Luke and John
“Dad,
when is Daddy coming back home?”
Luke smiled at the two uses of the
word Dad in the same sentence.
He and his partner, John, had talked
about what their adopted daughter might call them, in the days long before they
had even laid eyes on Rosie. They imagined what she might look like; blonde,
with tightly curled ringlets, peach pinked cheeks on porcelain skin. John would
teach her to sing; she would be a broad-way star, with a voice like Idina
Menzel. Luke would introduce her to poetry, Yeats, Frost and Blake, and fuel
her with a love of language. She would speak perfect French, Spanish, and a
little Portuguese. She would live in their house with them, a beautiful cherub,
sent by the angels. They would call her Diona, and she would call them...
What would she call them?
John suggested “Daddy Number One” and “Daddy
Number Two.” Luke didn’t have to ask outright, he knew that John would
insist on being referred to as the former.
They tried it out for a while, when
Rosie first started to speak. The problem was, Rosie couldn’t pronounce “Two”
properly, favouring P’s and B’s over M’s and T’s in her early
days. With some minor modification, John was shining “Dadda One” while Luke became “Dadda
Poo.” While Luke was never ashamed of his sexuality, he had never quite
been as confident about it as John. He found it difficult enough explaining his
relationship to outsiders, without his daughter running up to him and
consistently shouting “Poo!” at him
in public. John had found it hilarious, but for Luke, the joke wore off
quickly. Instead, he put forward the suggestion that Rosie would refer to Luke
as ‘Daddy’ and John as “Dad.” John had quibbled over this, something about
semantics, and the connotations of soft y’s,
and in the end, they settled that Luke would “Dad” and John would be “Daddy.”
Luke didn’t know when John was
coming home. He tucked the blankets around Rosie, who incidentally, was not
blonde either.

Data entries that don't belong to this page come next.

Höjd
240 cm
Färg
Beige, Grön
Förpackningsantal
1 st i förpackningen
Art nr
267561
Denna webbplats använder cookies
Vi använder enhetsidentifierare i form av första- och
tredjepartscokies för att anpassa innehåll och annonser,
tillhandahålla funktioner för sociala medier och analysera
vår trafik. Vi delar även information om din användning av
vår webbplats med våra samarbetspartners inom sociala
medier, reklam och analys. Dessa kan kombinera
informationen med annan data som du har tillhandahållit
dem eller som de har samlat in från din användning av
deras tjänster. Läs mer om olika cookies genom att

He stroked her thick, ebony hair and wondered what he was going
to tell her, when he, himself, didn’t know when his partner was coming back. He
said nothing and waited for her to fall asleep.

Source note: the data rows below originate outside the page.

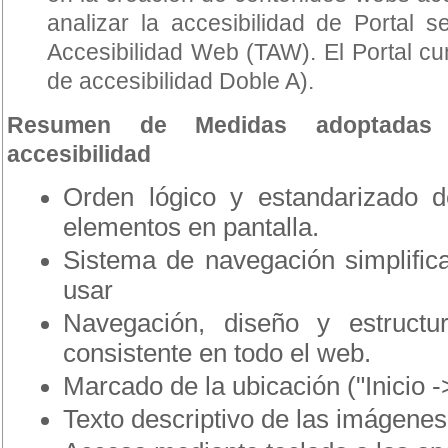
analizar la accesibilidad de Portal s
Accesibilidad Web (TAW). El Portal cum
de accesibilidad Doble A).
Resumen de Medidas adoptadas 
accesibilidad
Orden lógico y estandarizado d
elementos en pantalla.
Sistema de navegación simplifica
usar
Navegación, diseño y estructu
consistente en todo el web.
Marcado de la ubicación ("Inicio ->
Texto descriptivo de las imágenes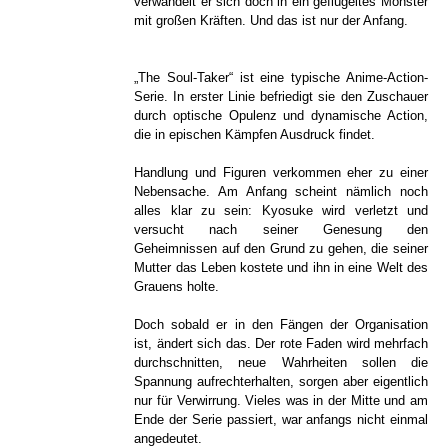
verwandelt er sich doch in ein geflügeltes Monster
mit großen Kräften. Und das ist nur der Anfang.
„The Soul-Taker“ ist eine typische Anime-Action-
Serie. In erster Linie befriedigt sie den Zuschauer
durch optische Opulenz und dynamische Action,
die in epischen Kämpfen Ausdruck findet.
Handlung und Figuren verkommen eher zu einer
Nebensache. Am Anfang scheint nämlich noch
alles klar zu sein: Kyosuke wird verletzt und
versucht nach seiner Genesung den
Geheimnissen auf den Grund zu gehen, die seiner
Mutter das Leben kostete und ihn in eine Welt des
Grauens holte.
Doch sobald er in den Fängen der Organisation
ist, ändert sich das. Der rote Faden wird mehrfach
durchschnitten, neue Wahrheiten sollen die
Spannung aufrechterhalten, sorgen aber eigentlich
nur für Verwirrung. Vieles was in der Mitte und am
Ende der Serie passiert, war anfangs nicht einmal
angedeutet.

John had been gone nearly four days.
It was the longest they had been separated since they had become a couple. Luke
had been on a themed night out to celebrate a joined birthday party of his
friend Mark, and another man who he didn’t know, when he first met John. All
were dressed up as either Michael Jackson or Madonna. Luke dressed as Michael
Jackson, figuring this to be the safer option. He was from a shy, conservative
family, and feared his family’s reaction, should photographs ever emerge of him
in a dress. John had no such concerns. Luke’s first sighting of John was of him
in the iconic, gold, cone shaped Madonna bra, wearing a blonde wig with tousled
curls. He had taken Luke’s breath away.
It was John that struck up the
conversation at the bar. He insisted that Luke do shots of tequila with him,
breaths of conversation between mouthfuls of alcohol and two weeks wages. Luke
soon felt giddy. Giddy on life, with all its amazement. Sometime in the early
hours, John offered his blonde wig for Luke to try on in the bathroom of a club
called Colada, which Luke had never
been to before. He had never felt more beautiful.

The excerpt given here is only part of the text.